BEGIN TASK INPUT
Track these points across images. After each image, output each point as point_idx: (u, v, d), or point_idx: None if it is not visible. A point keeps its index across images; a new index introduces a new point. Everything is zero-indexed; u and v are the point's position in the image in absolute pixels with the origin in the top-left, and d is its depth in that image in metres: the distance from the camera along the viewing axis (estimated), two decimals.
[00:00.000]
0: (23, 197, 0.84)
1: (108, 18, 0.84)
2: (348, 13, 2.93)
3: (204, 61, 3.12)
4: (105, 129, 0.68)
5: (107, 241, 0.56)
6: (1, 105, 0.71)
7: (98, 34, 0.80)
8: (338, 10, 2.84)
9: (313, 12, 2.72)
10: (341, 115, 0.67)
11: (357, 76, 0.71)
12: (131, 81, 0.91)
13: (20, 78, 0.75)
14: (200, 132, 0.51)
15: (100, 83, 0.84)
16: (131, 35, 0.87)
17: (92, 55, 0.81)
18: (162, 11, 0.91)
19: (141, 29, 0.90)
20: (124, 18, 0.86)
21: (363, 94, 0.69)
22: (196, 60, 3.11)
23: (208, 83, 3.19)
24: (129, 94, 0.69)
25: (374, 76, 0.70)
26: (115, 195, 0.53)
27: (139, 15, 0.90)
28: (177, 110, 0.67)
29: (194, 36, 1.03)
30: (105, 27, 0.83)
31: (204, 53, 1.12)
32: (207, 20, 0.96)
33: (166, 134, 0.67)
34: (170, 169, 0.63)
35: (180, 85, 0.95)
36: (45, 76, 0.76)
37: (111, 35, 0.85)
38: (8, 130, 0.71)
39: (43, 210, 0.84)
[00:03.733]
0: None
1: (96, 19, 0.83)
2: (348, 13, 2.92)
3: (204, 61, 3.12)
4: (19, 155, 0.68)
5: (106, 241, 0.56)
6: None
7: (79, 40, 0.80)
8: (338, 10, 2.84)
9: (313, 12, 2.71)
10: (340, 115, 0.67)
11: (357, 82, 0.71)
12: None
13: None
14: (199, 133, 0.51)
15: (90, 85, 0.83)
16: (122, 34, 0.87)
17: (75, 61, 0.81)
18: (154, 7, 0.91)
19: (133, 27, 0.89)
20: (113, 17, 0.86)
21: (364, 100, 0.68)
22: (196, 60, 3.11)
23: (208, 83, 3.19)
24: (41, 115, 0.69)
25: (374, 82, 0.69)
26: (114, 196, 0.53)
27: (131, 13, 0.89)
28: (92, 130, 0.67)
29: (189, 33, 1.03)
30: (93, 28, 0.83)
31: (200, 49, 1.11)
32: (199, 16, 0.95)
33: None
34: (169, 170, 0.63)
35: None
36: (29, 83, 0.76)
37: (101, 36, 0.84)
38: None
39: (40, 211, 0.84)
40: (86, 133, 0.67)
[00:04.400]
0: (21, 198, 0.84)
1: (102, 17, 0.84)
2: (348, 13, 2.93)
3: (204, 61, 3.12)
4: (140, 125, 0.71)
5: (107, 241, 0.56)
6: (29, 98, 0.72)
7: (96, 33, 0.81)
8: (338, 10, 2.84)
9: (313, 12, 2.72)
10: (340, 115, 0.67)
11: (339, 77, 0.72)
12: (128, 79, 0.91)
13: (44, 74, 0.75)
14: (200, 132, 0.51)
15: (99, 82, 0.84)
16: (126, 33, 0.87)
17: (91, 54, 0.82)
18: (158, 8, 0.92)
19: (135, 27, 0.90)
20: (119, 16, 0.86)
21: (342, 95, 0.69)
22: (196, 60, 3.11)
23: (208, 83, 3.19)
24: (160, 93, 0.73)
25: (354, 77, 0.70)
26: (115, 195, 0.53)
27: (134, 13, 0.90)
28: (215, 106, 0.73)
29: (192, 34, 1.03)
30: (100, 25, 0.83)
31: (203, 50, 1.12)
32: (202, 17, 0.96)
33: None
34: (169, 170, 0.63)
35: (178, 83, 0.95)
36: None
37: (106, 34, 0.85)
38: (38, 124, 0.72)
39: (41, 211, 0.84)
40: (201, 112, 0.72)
END TASK INPUT
GOAL OF THE EXERCISE
Reproduce each record exactly as written above.

ANSWER SPACE
Track these points across images. After each image, output each point as point_idx: (u, v, d), or point_idx: None if it is not visible. A point keeps its index across images; a new index introduces a new point. Everything is zero-indexed; u and v are the point's position in the image in absolute pixels with the origin in the top-left, and d is its depth in that image in metres: the distance from the camera along the viewing axis (estimated), two decimals.
[00:00.000]
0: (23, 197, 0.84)
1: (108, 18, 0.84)
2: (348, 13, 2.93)
3: (204, 61, 3.12)
4: (105, 129, 0.68)
5: (107, 241, 0.56)
6: (1, 105, 0.71)
7: (98, 34, 0.80)
8: (338, 10, 2.84)
9: (313, 12, 2.72)
10: (341, 115, 0.67)
11: (357, 76, 0.71)
12: (131, 81, 0.91)
13: (20, 78, 0.75)
14: (200, 132, 0.51)
15: (100, 83, 0.84)
16: (131, 35, 0.87)
17: (92, 55, 0.81)
18: (162, 11, 0.91)
19: (141, 29, 0.90)
20: (124, 18, 0.86)
21: (363, 94, 0.69)
22: (196, 60, 3.11)
23: (208, 83, 3.19)
24: (129, 94, 0.69)
25: (374, 76, 0.70)
26: (115, 195, 0.53)
27: (139, 15, 0.90)
28: (177, 110, 0.67)
29: (194, 36, 1.03)
30: (105, 27, 0.83)
31: (204, 53, 1.12)
32: (207, 20, 0.96)
33: (166, 134, 0.67)
34: (170, 169, 0.63)
35: (180, 85, 0.95)
36: (45, 76, 0.76)
37: (111, 35, 0.85)
38: (8, 130, 0.71)
39: (43, 210, 0.84)
[00:03.733]
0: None
1: (96, 19, 0.83)
2: (348, 13, 2.92)
3: (204, 61, 3.12)
4: (19, 155, 0.68)
5: (106, 241, 0.56)
6: None
7: (79, 40, 0.80)
8: (338, 10, 2.84)
9: (313, 12, 2.71)
10: (340, 115, 0.67)
11: (357, 82, 0.71)
12: None
13: None
14: (199, 133, 0.51)
15: (90, 85, 0.83)
16: (122, 34, 0.87)
17: (75, 61, 0.81)
18: (154, 7, 0.91)
19: (133, 27, 0.89)
20: (113, 17, 0.86)
21: (364, 100, 0.68)
22: (196, 60, 3.11)
23: (208, 83, 3.19)
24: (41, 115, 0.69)
25: (374, 82, 0.69)
26: (114, 196, 0.53)
27: (131, 13, 0.89)
28: (92, 130, 0.67)
29: (189, 33, 1.03)
30: (93, 28, 0.83)
31: (200, 49, 1.11)
32: (199, 16, 0.95)
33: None
34: (169, 170, 0.63)
35: None
36: (29, 83, 0.76)
37: (101, 36, 0.84)
38: None
39: (40, 211, 0.84)
40: (86, 133, 0.67)
[00:04.400]
0: (21, 198, 0.84)
1: (102, 17, 0.84)
2: (348, 13, 2.93)
3: (204, 61, 3.12)
4: (140, 125, 0.71)
5: (107, 241, 0.56)
6: (29, 98, 0.72)
7: (96, 33, 0.81)
8: (338, 10, 2.84)
9: (313, 12, 2.72)
10: (340, 115, 0.67)
11: (339, 77, 0.72)
12: (128, 79, 0.91)
13: (44, 74, 0.75)
14: (200, 132, 0.51)
15: (99, 82, 0.84)
16: (126, 33, 0.87)
17: (91, 54, 0.82)
18: (158, 8, 0.92)
19: (135, 27, 0.90)
20: (119, 16, 0.86)
21: (342, 95, 0.69)
22: (196, 60, 3.11)
23: (208, 83, 3.19)
24: (160, 93, 0.73)
25: (354, 77, 0.70)
26: (115, 195, 0.53)
27: (134, 13, 0.90)
28: (215, 106, 0.73)
29: (192, 34, 1.03)
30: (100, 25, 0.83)
31: (203, 50, 1.12)
32: (202, 17, 0.96)
33: None
34: (169, 170, 0.63)
35: (178, 83, 0.95)
36: None
37: (106, 34, 0.85)
38: (38, 124, 0.72)
39: (41, 211, 0.84)
40: (201, 112, 0.72)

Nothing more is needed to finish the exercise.